Several months ago, realignment of curves and other track work was completed between Town Line and Jackson on Amtrak's Michigan Line. Supposedly there have been ITCS installations also. Nevertheless there have been no speed upgrades, either on curves or anything about the 79 MPH maximum speed. Is something hanging up this project?

Andy


----------



## Philly Amtrak Fan (Sep 21, 2017)

$$$$$$ (or lack of???)


----------



## PerRock (Sep 21, 2017)

There's a number of things going on. I'll reffer you to this thread on another forum for more details/up-to-date info.

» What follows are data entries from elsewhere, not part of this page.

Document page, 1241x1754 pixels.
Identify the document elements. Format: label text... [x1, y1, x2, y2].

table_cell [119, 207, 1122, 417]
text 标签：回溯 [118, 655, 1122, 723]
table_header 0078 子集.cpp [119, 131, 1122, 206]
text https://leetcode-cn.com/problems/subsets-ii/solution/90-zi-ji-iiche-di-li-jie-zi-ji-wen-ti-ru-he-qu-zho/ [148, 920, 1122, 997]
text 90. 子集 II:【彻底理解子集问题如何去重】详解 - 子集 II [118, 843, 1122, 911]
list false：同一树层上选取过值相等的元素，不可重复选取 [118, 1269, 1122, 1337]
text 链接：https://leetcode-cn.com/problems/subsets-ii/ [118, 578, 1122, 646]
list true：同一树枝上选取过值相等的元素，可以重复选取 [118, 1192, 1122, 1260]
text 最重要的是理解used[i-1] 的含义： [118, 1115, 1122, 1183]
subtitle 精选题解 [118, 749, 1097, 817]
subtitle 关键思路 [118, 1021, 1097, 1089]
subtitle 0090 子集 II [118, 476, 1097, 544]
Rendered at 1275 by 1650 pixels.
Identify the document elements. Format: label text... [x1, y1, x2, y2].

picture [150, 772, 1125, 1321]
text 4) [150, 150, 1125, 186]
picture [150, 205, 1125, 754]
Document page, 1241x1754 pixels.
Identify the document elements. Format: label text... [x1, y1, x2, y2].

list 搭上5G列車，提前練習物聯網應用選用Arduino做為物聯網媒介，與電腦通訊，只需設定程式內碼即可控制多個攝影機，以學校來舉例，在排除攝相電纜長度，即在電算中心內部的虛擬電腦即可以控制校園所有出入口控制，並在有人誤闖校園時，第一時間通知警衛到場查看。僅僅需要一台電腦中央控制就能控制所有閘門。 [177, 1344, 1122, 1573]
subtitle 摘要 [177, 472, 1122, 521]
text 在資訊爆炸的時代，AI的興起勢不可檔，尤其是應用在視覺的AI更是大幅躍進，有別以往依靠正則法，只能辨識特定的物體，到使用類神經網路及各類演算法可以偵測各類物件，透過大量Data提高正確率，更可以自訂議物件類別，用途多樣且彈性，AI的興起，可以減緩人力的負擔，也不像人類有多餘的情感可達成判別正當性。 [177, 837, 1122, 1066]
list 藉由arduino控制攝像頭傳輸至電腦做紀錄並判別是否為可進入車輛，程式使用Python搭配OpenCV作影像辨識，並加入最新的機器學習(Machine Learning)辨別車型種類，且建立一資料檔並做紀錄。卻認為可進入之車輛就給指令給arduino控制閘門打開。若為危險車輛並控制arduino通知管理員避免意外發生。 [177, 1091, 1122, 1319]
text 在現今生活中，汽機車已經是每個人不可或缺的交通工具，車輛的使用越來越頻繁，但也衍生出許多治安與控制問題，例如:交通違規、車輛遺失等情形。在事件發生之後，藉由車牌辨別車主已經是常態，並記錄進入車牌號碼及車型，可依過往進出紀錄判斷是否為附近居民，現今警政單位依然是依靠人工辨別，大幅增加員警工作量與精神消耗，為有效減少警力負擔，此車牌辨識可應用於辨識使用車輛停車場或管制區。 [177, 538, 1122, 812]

http://railroadfan.com/phpbb/viewtopic.php?f=3&t=35325

But essentially:

There is some issues with the ITCS system between west of Battle Creek, so activating the rest of the ITCS is on hold.

The next section of trackwork (Jackson - Ypsilanti) is on hold as it's the most expensive section to do & MDOT needs money. (There's also the question of the ARB station...)

Track re-engineering is done between BO and CP Jackson, and CP Ypsi to CP Townline.

Speed limits are up to 79mph now between Dearborn & Wayne.

All of the new signal equipment is installed.

peter


----------



## neroden (Sep 21, 2017)

For a longer-range view, the biggest scheduling and delay problems come from Porter-Chicago, which seems to be caught in planning hell, and Milwaukee Junction in Detroit, about which I've heard nothing lately.


----------



## WoodyinNYC (Sep 22, 2017)

PerRock said:


> ... I'll refer you to this thread on another forum for more details/up-to-date info.
> 
> http://railroadfan.com/phpbb/viewtopic.php?f=3&t=35325
> 
> ...


I don't understand this.

I was under the impression that Stimulus funds would pay for 110-mph upgrades Kalamazoo-Dearborn after Michigan acquired the tracks. Did they underestimate the costs big time or what happened? And how does this delay fit with the Stimulus requirement to get the work done by the end of Fiscal 2017?


----------